Work required:
Reproduce every line of the listing below without any change.
---- Available data
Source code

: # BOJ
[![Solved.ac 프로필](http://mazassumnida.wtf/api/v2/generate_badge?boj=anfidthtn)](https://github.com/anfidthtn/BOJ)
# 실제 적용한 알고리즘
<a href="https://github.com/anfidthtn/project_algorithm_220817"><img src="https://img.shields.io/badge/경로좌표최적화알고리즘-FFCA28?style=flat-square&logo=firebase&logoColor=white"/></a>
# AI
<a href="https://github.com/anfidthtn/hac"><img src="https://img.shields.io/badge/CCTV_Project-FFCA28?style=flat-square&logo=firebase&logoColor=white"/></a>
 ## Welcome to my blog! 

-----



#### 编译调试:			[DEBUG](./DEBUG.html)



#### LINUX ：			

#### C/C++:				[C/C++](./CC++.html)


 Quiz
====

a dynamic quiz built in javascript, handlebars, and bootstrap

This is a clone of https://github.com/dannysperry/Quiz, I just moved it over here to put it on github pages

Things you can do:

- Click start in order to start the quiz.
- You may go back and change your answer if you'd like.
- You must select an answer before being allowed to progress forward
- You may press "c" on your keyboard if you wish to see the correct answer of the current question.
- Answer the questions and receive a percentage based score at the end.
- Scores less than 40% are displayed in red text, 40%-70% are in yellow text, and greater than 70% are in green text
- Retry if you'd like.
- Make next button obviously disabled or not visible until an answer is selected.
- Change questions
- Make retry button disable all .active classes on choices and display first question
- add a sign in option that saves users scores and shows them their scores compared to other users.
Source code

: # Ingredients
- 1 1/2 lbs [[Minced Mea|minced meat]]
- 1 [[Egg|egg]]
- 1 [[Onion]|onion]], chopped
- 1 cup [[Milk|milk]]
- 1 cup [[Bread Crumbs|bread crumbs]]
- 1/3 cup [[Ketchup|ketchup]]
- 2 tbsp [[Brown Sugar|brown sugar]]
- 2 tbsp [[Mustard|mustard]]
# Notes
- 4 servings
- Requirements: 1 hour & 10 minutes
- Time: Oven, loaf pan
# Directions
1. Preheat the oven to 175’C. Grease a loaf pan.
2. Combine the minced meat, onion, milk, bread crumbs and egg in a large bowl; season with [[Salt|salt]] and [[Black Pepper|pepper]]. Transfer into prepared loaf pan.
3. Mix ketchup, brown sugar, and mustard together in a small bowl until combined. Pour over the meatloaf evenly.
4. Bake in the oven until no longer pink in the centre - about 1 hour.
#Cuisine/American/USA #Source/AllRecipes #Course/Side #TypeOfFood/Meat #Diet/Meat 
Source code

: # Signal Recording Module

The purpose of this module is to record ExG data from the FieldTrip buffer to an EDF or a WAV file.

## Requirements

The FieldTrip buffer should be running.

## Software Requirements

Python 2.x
--------
Solution to the exercise:
Source code

: # BOJ
[![Solved.ac 프로필](http://mazassumnida.wtf/api/v2/generate_badge?boj=anfidthtn)](https://github.com/anfidthtn/BOJ)
# 실제 적용한 알고리즘
<a href="https://github.com/anfidthtn/project_algorithm_220817"><img src="https://img.shields.io/badge/경로좌표최적화알고리즘-FFCA28?style=flat-square&logo=firebase&logoColor=white"/></a>
# AI
<a href="https://github.com/anfidthtn/hac"><img src="https://img.shields.io/badge/CCTV_Project-FFCA28?style=flat-square&logo=firebase&logoColor=white"/></a>
 ## Welcome to my blog! 

-----



#### 编译调试:			[DEBUG](./DEBUG.html)



#### LINUX ：			

#### C/C++:				[C/C++](./CC++.html)


 Quiz
====

a dynamic quiz built in javascript, handlebars, and bootstrap

This is a clone of https://github.com/dannysperry/Quiz, I just moved it over here to put it on github pages

Things you can do:

- Click start in order to start the quiz.
- You may go back and change your answer if you'd like.
- You must select an answer before being allowed to progress forward
- You may press "c" on your keyboard if you wish to see the correct answer of the current question.
- Answer the questions and receive a percentage based score at the end.
- Scores less than 40% are displayed in red text, 40%-70% are in yellow text, and greater than 70% are in green text
- Retry if you'd like.
- Make next button obviously disabled or not visible until an answer is selected.
- Change questions
- Make retry button disable all .active classes on choices and display first question
- add a sign in option that saves users scores and shows them their scores compared to other users.
Source code

: # Ingredients
- 1 1/2 lbs [[Minced Mea|minced meat]]
- 1 [[Egg|egg]]
- 1 [[Onion]|onion]], chopped
- 1 cup [[Milk|milk]]
- 1 cup [[Bread Crumbs|bread crumbs]]
- 1/3 cup [[Ketchup|ketchup]]
- 2 tbsp [[Brown Sugar|brown sugar]]
- 2 tbsp [[Mustard|mustard]]
# Notes
- 4 servings
- Requirements: 1 hour & 10 minutes
- Time: Oven, loaf pan
# Directions
1. Preheat the oven to 175’C. Grease a loaf pan.
2. Combine the minced meat, onion, milk, bread crumbs and egg in a large bowl; season with [[Salt|salt]] and [[Black Pepper|pepper]]. Transfer into prepared loaf pan.
3. Mix ketchup, brown sugar, and mustard together in a small bowl until combined. Pour over the meatloaf evenly.
4. Bake in the oven until no longer pink in the centre - about 1 hour.
#Cuisine/American/USA #Source/AllRecipes #Course/Side #TypeOfFood/Meat #Diet/Meat 
Source code

: # Signal Recording Module

The purpose of this module is to record ExG data from the FieldTrip buffer to an EDF or a WAV file.

## Requirements

The FieldTrip buffer should be running.

## Software Requirements

Python 2.x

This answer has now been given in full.